Questions à traiter:
A. Renvoyez le passage du commentaire qui commence aux mots « Je ne doute » et s'arrête après « rien jusqu'en 2018. ».
B. D'après le commentaire, quel dossier les collègues ont-ils découvert ?

Texte de la page:
#####

En fait ça confirme un peu ce que je pensais:
Il y a eu quelques éléments bizarres (les entretiens trop longs) mais rien qui pouvaient indiquer se qui se passait réellement. Jusqu'au moment de la découverte du dossier "expérience P" où là j'ai pas l'impression que ses collègues ait chercher à le couvrir.
Je ne doute pas qu'il ait été capable de donner le change avec ses collègues. C'est un peu comme lorsqu'un crime a été commis dans une maison et que les voisins interrogée disent "J'ai rien vu. Ils avaient l'air d'une famille normale".
Donc je ne blâme pas les collègues ce qui ça devait être un type sympa et qui renvoyait l'image d'un type "normal" et pas du tout misogyne. Même les "rumeurs", ça restait des rumeurs, apparemment démenties par la directions (vu qu'il n'a rien eu en 2013). Donc entre 2011 et 2013 il y a des "rumeurs", démenties en 2013, puis plus rien jusqu'en 2018.
Là où il y a la faute, à mon avis, c'est au niveau hiérarchique. Car c'est au supérieur hiérarchique de demander "qu'est-ce que tu as fait ce matin? Pourquoi un entretiens qui n'était pas nécessaire? Pourquoi ça a mit autant de temps?".
Ça donne l'impression que certains postes ne sont pas vraiment nécessaire. Perso, si je m'absente 1h j'ai tout le monde sur le dos car le retard s'est accumulé et si je suis malade on doit me remplacer. Là le gars se tournait assez les pousses pour avoir le temps de préparer et avoir des entretiens de plusieurs heures inutiles, et avait quand même suffisamment de temps pour faire son travail... Soit il n'avait pas assez de travail, soit sa hierachie n'en avait rien à faire que le travail ne soit pas fait.

#####

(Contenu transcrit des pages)

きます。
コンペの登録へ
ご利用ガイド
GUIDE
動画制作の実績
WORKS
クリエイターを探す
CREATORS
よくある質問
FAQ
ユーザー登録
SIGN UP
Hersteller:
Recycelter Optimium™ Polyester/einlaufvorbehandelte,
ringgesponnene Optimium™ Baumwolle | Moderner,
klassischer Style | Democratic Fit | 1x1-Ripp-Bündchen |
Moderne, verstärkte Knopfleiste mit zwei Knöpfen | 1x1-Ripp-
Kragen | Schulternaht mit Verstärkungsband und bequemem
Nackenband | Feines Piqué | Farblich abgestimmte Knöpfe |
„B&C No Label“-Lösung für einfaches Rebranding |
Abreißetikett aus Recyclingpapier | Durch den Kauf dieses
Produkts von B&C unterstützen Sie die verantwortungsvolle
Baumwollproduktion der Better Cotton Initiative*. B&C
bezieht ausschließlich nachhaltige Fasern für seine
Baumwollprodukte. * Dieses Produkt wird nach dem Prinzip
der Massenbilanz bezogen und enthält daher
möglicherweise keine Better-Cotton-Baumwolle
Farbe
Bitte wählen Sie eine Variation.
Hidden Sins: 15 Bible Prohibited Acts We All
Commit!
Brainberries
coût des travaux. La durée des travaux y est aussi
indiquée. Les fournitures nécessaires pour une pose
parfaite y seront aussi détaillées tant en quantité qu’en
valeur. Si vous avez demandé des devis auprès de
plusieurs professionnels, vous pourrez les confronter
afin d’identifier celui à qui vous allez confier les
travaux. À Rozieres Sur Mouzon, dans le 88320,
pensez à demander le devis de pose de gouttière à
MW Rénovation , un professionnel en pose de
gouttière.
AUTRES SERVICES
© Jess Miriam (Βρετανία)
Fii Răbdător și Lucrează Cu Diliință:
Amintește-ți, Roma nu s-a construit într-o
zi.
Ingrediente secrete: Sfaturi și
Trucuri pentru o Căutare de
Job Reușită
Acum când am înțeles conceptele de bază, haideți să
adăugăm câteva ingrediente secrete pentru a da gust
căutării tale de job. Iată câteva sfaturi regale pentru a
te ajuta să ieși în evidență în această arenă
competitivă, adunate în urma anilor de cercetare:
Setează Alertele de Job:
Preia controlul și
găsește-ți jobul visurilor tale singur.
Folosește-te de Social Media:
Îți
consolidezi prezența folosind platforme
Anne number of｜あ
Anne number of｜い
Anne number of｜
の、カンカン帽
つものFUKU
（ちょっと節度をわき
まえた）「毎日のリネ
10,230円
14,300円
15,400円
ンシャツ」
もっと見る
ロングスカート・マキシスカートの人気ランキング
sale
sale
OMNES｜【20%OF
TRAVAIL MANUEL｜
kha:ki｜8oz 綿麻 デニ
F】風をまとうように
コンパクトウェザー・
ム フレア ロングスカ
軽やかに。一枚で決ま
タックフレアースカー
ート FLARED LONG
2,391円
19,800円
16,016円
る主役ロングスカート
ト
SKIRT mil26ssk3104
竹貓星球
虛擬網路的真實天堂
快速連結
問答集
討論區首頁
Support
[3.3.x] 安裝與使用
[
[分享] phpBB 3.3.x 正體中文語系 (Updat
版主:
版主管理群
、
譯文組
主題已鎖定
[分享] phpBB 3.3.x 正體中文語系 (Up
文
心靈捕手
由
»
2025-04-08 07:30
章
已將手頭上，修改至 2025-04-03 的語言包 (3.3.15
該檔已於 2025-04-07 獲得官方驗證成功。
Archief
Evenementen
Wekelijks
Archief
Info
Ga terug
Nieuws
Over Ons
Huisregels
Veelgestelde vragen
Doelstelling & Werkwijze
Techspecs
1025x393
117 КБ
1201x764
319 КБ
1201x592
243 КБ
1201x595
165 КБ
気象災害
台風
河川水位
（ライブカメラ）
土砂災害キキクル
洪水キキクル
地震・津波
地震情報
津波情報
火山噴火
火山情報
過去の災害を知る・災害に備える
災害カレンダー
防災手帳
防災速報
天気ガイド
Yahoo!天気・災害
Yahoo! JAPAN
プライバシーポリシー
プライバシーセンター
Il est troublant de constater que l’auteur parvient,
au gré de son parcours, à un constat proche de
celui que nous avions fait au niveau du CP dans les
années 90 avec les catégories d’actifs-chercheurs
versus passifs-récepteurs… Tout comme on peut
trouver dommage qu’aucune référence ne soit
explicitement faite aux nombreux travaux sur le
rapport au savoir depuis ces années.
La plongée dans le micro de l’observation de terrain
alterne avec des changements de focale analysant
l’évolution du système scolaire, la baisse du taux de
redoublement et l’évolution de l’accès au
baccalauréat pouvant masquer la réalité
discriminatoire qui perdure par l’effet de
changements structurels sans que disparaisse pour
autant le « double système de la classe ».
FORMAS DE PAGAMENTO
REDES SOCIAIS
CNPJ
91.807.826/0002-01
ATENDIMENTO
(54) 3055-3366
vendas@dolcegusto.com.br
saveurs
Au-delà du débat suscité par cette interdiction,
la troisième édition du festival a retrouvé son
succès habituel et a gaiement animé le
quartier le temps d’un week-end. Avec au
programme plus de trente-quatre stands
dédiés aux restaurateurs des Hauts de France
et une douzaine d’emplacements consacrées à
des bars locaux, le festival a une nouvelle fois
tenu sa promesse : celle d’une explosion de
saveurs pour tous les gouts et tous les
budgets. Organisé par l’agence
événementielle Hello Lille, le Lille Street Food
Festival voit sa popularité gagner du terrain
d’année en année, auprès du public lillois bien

#####

Résultats par question:
A.
Je ne doute pas qu'il ait été capable de donner le change avec ses collègues. C'est un peu comme lorsqu'un crime a été commis dans une maison et que les voisins interrogée disent "J'ai rien vu. Ils avaient l'air d'une famille normale".
Donc je ne blâme pas les collègues ce qui ça devait être un type sympa et qui renvoyait l'image d'un type "normal" et pas du tout misogyne. Même les "rumeurs", ça restait des rumeurs, apparemment démenties par la directions (vu qu'il n'a rien eu en 2013). Donc entre 2011 et 2013 il y a des "rumeurs", démenties en 2013, puis plus rien jusqu'en 2018.

B. Le dossier « expérience P ».